A: No. Infinite pinning is runtime state only. After a restart, the model is unloaded from memory — you need a warm-up request or startup script to reload it. See Step 3.
Q: What is the difference between keep_alive and num_keep?
A: They control different things. keep_alive is a duration — it says how long to keep the model in memory after its last use. num_keep is a token count — it tells Ollama how many tokens of the KV cache to preserve across requests to avoid recomputing context. Both are useful, but solve separate latency problems.
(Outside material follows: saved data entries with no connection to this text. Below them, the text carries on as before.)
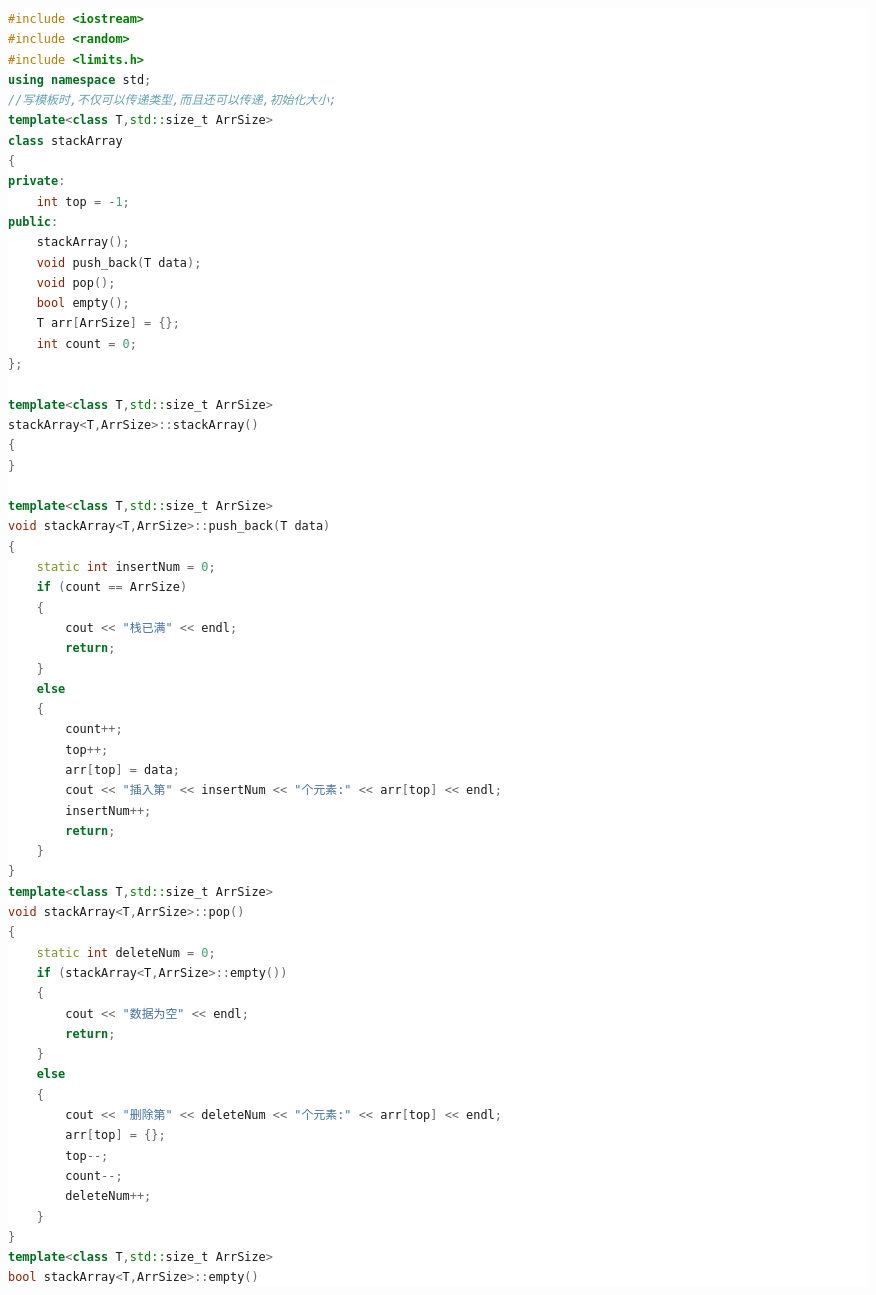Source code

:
 ```cpp
#include <iostream>
#include <random>
#include <limits.h>
using namespace std;
//写模板时,不仅可以传递类型,而且还可以传递,初始化大小;
template<class T,std::size_t ArrSize>
class stackArray
{
private:
	int top = -1;
public:
	stackArray();
	void push_back(T data);
	void pop();
	bool empty();
	T arr[ArrSize] = {};
	int count = 0;
};

template<class T,std::size_t ArrSize>
stackArray<T,ArrSize>::stackArray()
{
}

template<class T,std::size_t ArrSize>
void stackArray<T,ArrSize>::push_back(T data)
{
	static int insertNum = 0;
	if (count == ArrSize)
	{
		cout << "栈已满" << endl;
		return;
	}
	else
	{
		count++;
		top++;
		arr[top] = data;
		cout << "插入第" << insertNum << "个元素:" << arr[top] << endl;
		insertNum++;
		return;
	}
}
template<class T,std::size_t ArrSize>
void stackArray<T,ArrSize>::pop()
{
	static int deleteNum = 0;
	if (stackArray<T,ArrSize>::empty())
	{
		cout << "数据为空" << endl;
		return;
	}
	else
	{
		cout << "删除第" << deleteNum << "个元素:" << arr[top] << endl;
		arr[top] = {};
		top--;
		count--;
		deleteNum++;
	}
}
template<class T,std::size_t ArrSize>
bool stackArray<T,ArrSize>::empty()
```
Q: Can I set different keep_alive values for different models on the same server?
A: Yes, per-request keep_alive is model-scoped. Set keep_alive: -1 in your primary model's warm-up call and a shorter duration in the secondary model's call — Ollama tracks expiry per loaded model independently.
Q: What happens if VRAM fills up while a model is pinned with keep_alive: -1?
A: Ollama will fail to load the new model and return an error rather than evict the pinned one. Use /api/ps to check current residency and either increase your VRAM budget, use a smaller quantization, or explicitly unload the pinned model with keep_alive: 0 first.
Q: Does OLLAMA_KEEP_ALIVE work on the Ollama Docker image from Docker Hub?
A: Yes — pass it as an environment variable in your docker run -e OLLAMA_KEEP_ALIVE=1h or in the environment block of docker-compose.yml. Confirm it's set with docker exec <container> env | grep OLLAMA_KEEP_ALIVE.